Manitoba

Winnipeg comes within a whisker of a balanced budget for 2023

The City of Winnipeg came within a whisker of balancing its budget at the end of 2023 after previously forecasting a more significant deficit.

Deficit shrinks to $297,000 on budget of $1.3 billion when final numbers tallied

A police car sits on a street outside a building.
Lower city spending on police pensions helped Winnipeg come close to balancing its budget last year. (Ian Froese/CBC)

The City of Winnipeg came within a whisker of balancing its budget at the end of 2023 after previously forecasting a more significant deficit.

The city posted a $297,000 deficit on its $1.3-billion operating budget for 2023, city controller John Speidel writes in the final financial status report for the previous year.

A deficit of that size works out to a budget variance of .02 percentage points, or one fiftieth of a cent on every dollar.

The city had expected a budget deficit of $7.1 million for 2023. It is common for the budget to move toward balance or a surplus for any given year once the final numbers are tallied.

The city achieved a nearly balanced budget mainly due to higher interest rates on investments, debt deferral to future years and lower police-pension contributions, Speidel says in the report. This almost offset high fire-paramedic overtime bills, a shortage of permit revenue in the property department and over-budget spending on snow-clearing and street cleaning in the public works department, he noted.
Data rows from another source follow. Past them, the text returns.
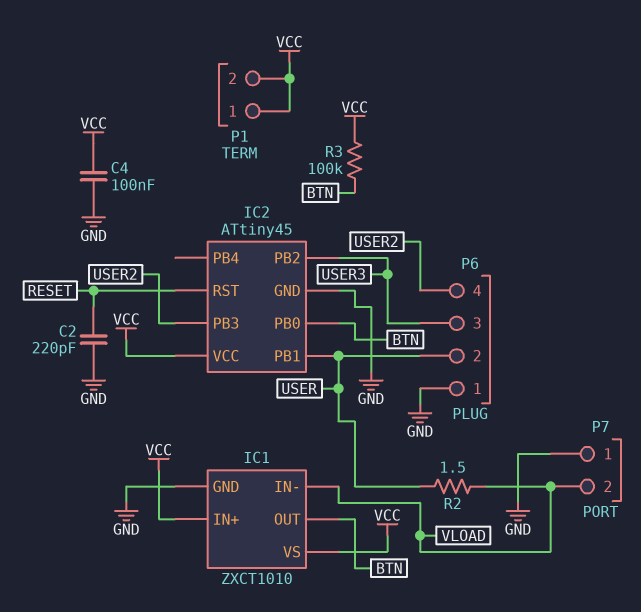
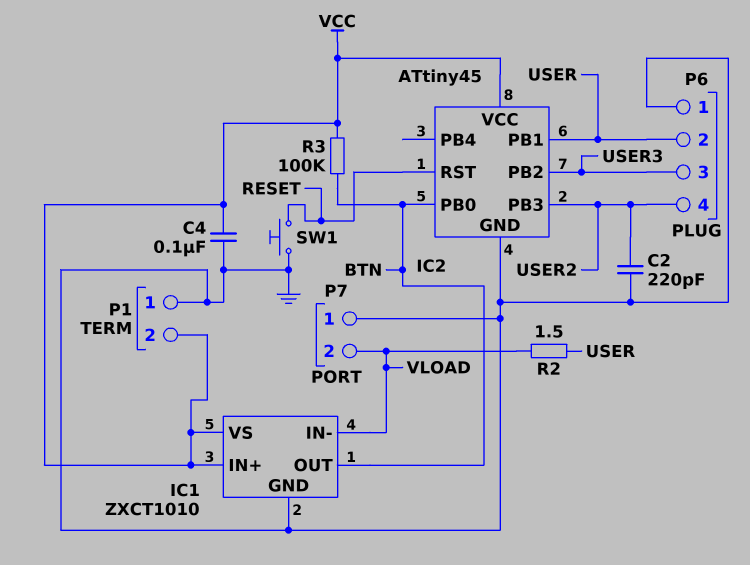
C2: 220pF (GND, RESET) -> 220pF (GND, USER2)
P1 pin 1: VCC -> GND
SW1: none -> button (GND, RESET)

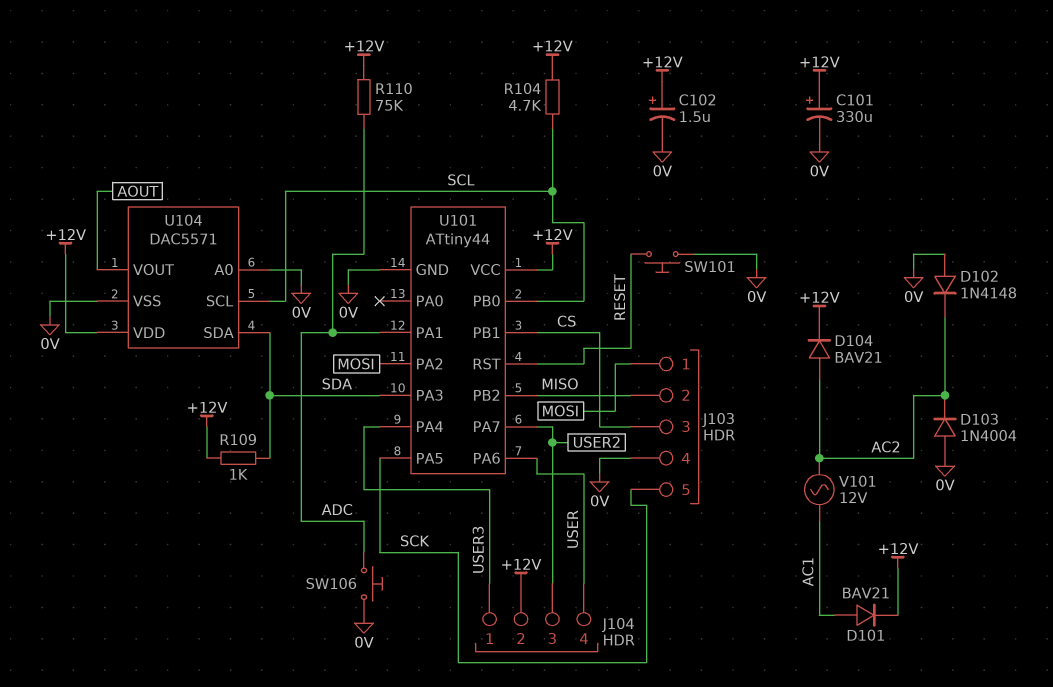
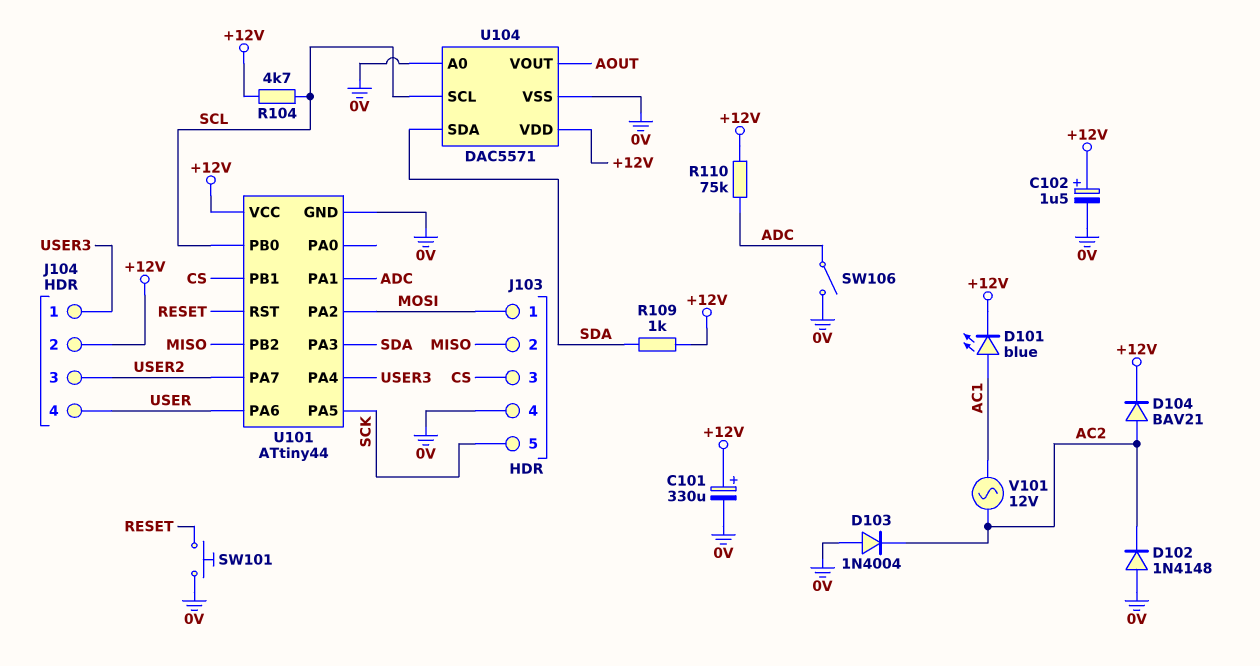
D101: diode BAV21 (A AC1, K +12V) -> LED blue (A AC1, K +12V)
SW106: button (0V, ADC) -> switch (0V, ADC)

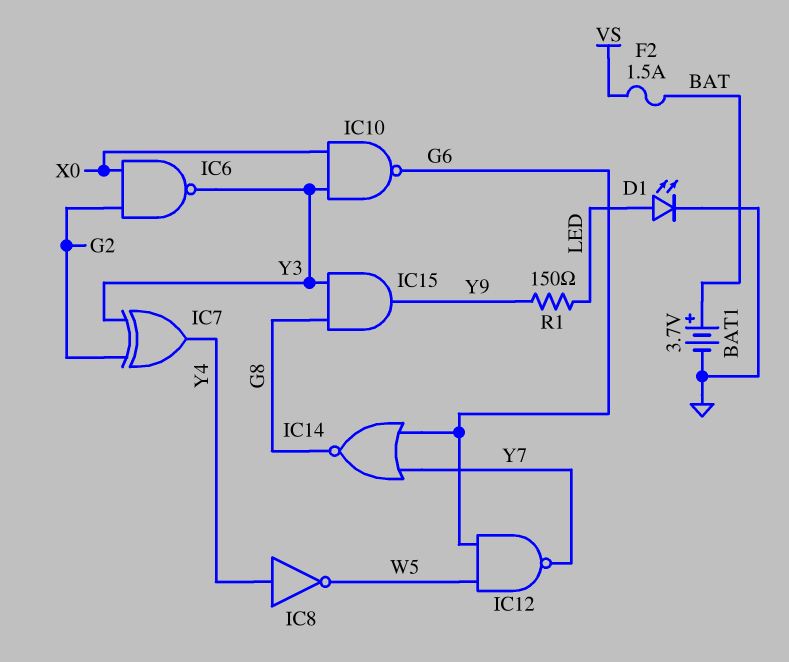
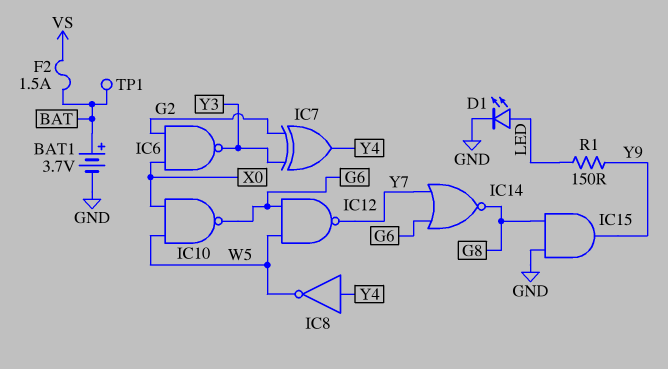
IC10: NAND (in X0, in Y3, out G6) -> NAND (in W5, in X0, out G6)
IC15: AND (in G8, in Y3, out Y9) -> AND (in G8, in GND, out Y9)
TP1: none -> test point (BAT)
Speideil says the $297,000 deficit will be covered by a transfer from the city's financial stabilization reserve, unofficially known as the city's "rainy-day fund." The city sets aside this money off financial disasters such as the severe revenue shortfalls the city experienced during the first three years of the pandemic.

After the $297,000 transfer is made to take care of the 2023 deficit, only $15.7 million remains in the fiscal stabilization reserve. That's a far cry from its target of six per cent of city spending for a given year, which works out to $78 million.

City finance officials plan to brief council this week on a plan to replenish the reserve over several years.

Coun. Jeff Browaty (North Kildonan), city council's finance chair, says the city expects to devote proceeds from the settlement of a lawsuit over Winnipeg's police headquarters to bolster the fiscal stabilization reserve.

 

Those proceeds range from $21.5 million, if the money is paid by March 23, 2024, to $28 million if the money is paid after March 23, 2026.